In response, the ABIM has proposed a maintenance-of-certification process for the office-based physician. Such a comprehensive care physician (or “comprehensivist”) would be, among other things (and I’m quoting from an ABIM committee report), an

– expert diagnostician and clinician
– a patient advocate
– an effective communicator
– a team leader and effective teammate
– an effective change agent
– a practitioner accountable for efficient, accessible care

Last time I checked, this was the job description of, well, a doctor. The ABIM claims to have many tools available to validate a physician’s efficacy in the aforementioned skills (because what, really, did we learn during all those years of medical school and residency?). Once certified, physicians would be able to claim that they practice “Internal Medicine with [a] focused practice in Comprehensive Care.”

Now, I don’t claim to know how to cure the particular maladies of outpatient medicine, but I’m willing to bet that the aforementioned recertification process won’t do it! What would it mean to be a physician who did not strive to be a patient advocate and an expert diagnostician and clinician? (Unemployed, I’d guess.) We have always differentiated our skills by subspecializing in internal medicine, surgery or obstetrics. But across the board, we share a passion for our patients and a desire to provide efficient, effective care.

The ABIM claims that the physicians who would seek such designation should focus their practice “on providing longitudinal, coordinated care for patients across the continuum of illness and sites of care.” Who would practice outpatient medicine, or any form of medicine for that matter, in any other fashion? Would non-comprehensivists intentionally practice uncoordinated and discontinuous care? Perhaps these doctors would shun medical charts and follow-up labs, and have office hours only on the third Tuesday of monosyllabic months.

I am also trying to picture the validation tools that the ABIM claims to have already developed to assess a comprehensivist’s competency. Will the team leadership test require proof that a physician’s fantasy football team made the playoffs last year?

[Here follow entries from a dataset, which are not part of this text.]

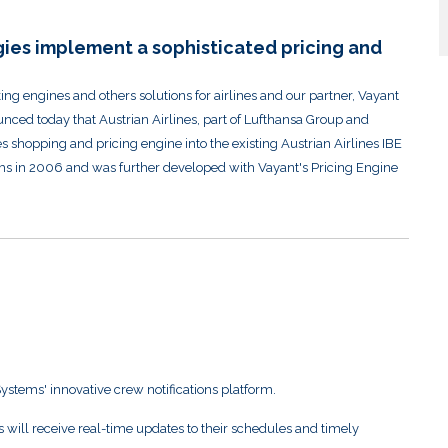
ies implement a sophisticated pricing and
g engines and others solutions for airlines and our partner, Vayant
unced today that Austrian Airlines, part of Lufthansa Group and
 shopping and pricing engine into the existing Austrian Airlines IBE
s in 2006 and was further developed with Vayant's Pricing Engine
Systems' innovative crew notifications platform.
will receive real-time updates to their schedules and timely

And what about proving one’s merit as an agent of change? I am not even sure what this means, but it sounds like the campaign slogan for any one of the current slate of presidential candidates vying for our vote.

Unless there is a lucrative procedure attached to this added recertification, and I have great difficulty envisioning what such a procedure would entail, it is unlikely to staunch the ongoing mass exodus of primary care physicians from office-based practice.

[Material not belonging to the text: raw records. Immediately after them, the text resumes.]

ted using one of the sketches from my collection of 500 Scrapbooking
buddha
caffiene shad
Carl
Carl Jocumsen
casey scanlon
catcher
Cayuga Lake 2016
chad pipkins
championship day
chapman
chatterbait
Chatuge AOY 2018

As a hospitalist trained in internal medicine and a long-standing member of ACP, I am certainly sympathetic to the plight of office-based medicine and to any attempt to address that plight. I also believe that our medical leaders need to be thinking outside of the box in terms of solutions.

While comprehensive care recertification may be the quid quo pro for hospitalists’ “focused recognition” recertification, I don’t think the “comprehensivist” represents the much needed lifeline for ambulatory care. I see that I am not alone in this opinion: Last month, ACP also came out against the idea.